# anyone use dremel to cut aluminum?



## Anti-wingnut (Oct 18, 2009)

How thick is the aluminum? Carbide wood working tools with a neutral hook are the standard for such work.


----------



## Centex2011 (Dec 14, 2011)

I usually just use the heavy duty reinforced cutting discs for aluminum or any really thin metal. I think Dremel has a grinding disk (not a stone but a disk) that might work. Those saw blades might be too aggressive for alum since they have teeth.


----------



## PaulBob (Dec 5, 2008)

echobravo said:


> just making crafts out of sheets of aluminum and im burning through fiber cutting wheels like there is no tomorrow.
> i was thinking of buying this to see how well it would cut it and hoping they would last a lot longer
> 
> http://www.amazon.com/SE-Blade-Mand...words=dremel+fiber+cutting+bit#cm_cr_dpwidget
> ...


They sell those dremel fiber cutting disc on ebay for a lot cheaper..

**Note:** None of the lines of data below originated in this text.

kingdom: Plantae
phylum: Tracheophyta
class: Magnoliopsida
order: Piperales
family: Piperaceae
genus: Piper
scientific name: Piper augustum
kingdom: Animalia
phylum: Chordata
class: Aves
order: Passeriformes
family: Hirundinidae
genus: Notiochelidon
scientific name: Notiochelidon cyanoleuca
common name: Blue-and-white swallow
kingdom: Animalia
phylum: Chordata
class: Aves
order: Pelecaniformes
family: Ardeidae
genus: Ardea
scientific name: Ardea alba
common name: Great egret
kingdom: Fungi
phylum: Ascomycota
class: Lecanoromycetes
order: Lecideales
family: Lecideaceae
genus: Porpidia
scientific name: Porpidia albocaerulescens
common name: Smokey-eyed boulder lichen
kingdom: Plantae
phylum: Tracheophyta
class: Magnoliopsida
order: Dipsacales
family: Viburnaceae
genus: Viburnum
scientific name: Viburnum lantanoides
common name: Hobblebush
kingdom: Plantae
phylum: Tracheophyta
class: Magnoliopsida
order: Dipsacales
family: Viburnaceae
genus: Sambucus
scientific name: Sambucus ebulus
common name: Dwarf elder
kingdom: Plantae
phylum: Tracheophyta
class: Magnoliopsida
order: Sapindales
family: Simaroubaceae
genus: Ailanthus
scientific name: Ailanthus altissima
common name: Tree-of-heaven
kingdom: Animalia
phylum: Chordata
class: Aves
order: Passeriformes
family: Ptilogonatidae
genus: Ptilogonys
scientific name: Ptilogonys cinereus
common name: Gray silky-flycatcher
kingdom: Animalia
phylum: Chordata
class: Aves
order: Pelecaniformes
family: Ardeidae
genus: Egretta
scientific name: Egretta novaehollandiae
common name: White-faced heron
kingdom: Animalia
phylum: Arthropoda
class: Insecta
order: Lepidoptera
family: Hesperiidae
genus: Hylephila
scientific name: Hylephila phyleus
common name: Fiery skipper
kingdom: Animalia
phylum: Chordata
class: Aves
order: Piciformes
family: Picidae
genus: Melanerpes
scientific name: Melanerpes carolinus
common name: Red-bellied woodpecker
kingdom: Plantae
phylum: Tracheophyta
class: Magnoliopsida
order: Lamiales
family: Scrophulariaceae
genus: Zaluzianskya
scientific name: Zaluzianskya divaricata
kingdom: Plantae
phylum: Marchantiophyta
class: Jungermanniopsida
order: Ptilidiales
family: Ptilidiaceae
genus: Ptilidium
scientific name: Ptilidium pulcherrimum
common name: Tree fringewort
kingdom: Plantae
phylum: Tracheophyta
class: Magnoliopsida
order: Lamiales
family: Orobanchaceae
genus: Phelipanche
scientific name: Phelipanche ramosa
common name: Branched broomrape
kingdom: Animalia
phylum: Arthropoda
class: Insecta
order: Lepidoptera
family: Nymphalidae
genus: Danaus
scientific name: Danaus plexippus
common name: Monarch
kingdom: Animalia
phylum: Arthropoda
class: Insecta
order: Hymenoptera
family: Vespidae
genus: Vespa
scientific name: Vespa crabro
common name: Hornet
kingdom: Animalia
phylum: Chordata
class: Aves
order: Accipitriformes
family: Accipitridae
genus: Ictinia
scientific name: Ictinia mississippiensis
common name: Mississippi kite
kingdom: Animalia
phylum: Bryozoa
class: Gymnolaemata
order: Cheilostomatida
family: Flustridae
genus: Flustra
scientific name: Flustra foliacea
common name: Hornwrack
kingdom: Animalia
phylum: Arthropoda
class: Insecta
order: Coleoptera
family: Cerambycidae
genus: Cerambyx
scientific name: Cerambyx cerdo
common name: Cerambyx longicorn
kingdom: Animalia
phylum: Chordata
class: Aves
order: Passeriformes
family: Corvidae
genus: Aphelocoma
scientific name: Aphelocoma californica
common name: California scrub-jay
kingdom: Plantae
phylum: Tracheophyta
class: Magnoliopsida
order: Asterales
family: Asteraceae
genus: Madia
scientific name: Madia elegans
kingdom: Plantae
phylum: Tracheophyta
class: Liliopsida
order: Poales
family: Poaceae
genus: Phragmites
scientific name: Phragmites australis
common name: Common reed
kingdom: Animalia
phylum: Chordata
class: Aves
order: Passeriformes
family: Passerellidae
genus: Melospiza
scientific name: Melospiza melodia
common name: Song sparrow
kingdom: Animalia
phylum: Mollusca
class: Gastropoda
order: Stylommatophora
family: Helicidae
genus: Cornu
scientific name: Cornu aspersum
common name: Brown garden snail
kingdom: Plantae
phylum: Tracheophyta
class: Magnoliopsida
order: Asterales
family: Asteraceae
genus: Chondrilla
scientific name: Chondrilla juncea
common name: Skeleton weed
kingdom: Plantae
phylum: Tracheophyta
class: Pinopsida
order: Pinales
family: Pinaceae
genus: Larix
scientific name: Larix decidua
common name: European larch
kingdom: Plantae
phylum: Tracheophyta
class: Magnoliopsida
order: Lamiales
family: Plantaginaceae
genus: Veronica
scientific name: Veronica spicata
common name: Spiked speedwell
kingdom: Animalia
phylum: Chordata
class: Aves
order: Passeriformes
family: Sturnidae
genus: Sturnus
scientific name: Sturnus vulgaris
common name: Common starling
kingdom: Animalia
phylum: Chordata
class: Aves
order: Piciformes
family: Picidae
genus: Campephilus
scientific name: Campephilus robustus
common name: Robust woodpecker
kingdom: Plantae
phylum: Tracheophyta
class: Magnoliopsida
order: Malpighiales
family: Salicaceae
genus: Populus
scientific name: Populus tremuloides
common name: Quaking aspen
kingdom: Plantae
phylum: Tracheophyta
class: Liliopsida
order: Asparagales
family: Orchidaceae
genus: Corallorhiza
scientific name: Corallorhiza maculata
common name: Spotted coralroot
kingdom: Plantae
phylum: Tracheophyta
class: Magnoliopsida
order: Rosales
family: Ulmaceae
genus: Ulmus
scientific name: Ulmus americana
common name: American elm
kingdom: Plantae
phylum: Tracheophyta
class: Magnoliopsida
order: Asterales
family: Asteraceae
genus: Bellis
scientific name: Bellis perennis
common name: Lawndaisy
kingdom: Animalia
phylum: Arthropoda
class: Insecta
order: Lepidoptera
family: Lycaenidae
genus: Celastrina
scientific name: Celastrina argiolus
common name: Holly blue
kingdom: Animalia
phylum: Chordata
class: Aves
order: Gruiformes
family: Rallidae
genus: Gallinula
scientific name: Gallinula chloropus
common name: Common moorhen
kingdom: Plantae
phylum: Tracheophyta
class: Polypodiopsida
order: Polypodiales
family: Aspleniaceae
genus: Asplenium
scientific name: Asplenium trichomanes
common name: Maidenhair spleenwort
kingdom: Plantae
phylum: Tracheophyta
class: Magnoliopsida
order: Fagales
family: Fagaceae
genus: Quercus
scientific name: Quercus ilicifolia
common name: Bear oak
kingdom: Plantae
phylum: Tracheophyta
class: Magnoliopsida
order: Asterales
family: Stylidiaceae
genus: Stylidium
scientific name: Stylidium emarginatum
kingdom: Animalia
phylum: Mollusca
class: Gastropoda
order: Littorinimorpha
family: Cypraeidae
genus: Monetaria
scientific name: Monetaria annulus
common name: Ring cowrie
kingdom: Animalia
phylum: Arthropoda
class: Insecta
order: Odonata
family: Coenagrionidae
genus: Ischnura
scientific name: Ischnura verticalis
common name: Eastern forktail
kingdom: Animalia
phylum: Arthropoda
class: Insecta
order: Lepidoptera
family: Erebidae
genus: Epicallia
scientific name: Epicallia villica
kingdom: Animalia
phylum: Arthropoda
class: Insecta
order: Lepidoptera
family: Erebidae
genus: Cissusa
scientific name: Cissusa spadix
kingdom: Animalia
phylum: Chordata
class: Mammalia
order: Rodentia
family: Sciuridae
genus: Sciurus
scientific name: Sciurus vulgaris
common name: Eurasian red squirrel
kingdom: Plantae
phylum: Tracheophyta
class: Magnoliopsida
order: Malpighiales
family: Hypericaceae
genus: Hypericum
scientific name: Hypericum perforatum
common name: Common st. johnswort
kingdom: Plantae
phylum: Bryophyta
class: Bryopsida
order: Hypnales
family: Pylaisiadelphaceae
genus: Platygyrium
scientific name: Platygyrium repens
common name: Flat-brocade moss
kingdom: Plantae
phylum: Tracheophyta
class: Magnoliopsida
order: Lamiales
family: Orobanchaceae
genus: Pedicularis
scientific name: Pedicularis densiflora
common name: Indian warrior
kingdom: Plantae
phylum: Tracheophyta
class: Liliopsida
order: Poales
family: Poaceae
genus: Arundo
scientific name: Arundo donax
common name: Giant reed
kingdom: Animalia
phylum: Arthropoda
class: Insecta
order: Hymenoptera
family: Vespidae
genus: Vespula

It really depends on how thick the aluminum is.. A simple table saw with a high count carbide tooth blade would do a wonderful job and leave a nice edge too... 

Beyond that, nothing cuts sheet metal like a sheer.. It really depends on what exactly you're doing..


----------



## PaliBob (Jun 11, 2008)

Go with the steel saw Blades from Amazon.
Or this one from HF
(I like the HF one piece mandrel better)

http://www.harborfreight.com/6-piece-hss-saw-blade-with-mandrel-set-67224.html


----------



## dudeman (Nov 14, 2011)

the aluminum is about 1/16 maybe 3/32
its a pc hard drive platter that i am cutting
i tried tin snips, it wasnt cutting maybe cause i have small snips and not larger ones...

thanks for the input


----------



## mako1 (Jan 7, 2014)

If it's 1/16" you could clamp it betwee two pieces of angle iron,score with a utility knife a couple times and snap it.If the edge is rough,run a file or sander over it.
Get a good clean line that way and no mess.


----------



## PaliBob (Jun 11, 2008)

echobravo said:


> the aluminum is about 1/16 maybe 3/32. . . .


If you go to HF, get one of these:
http://www.harborfreight.com/6-inch-utility-caliper-7914.html


----------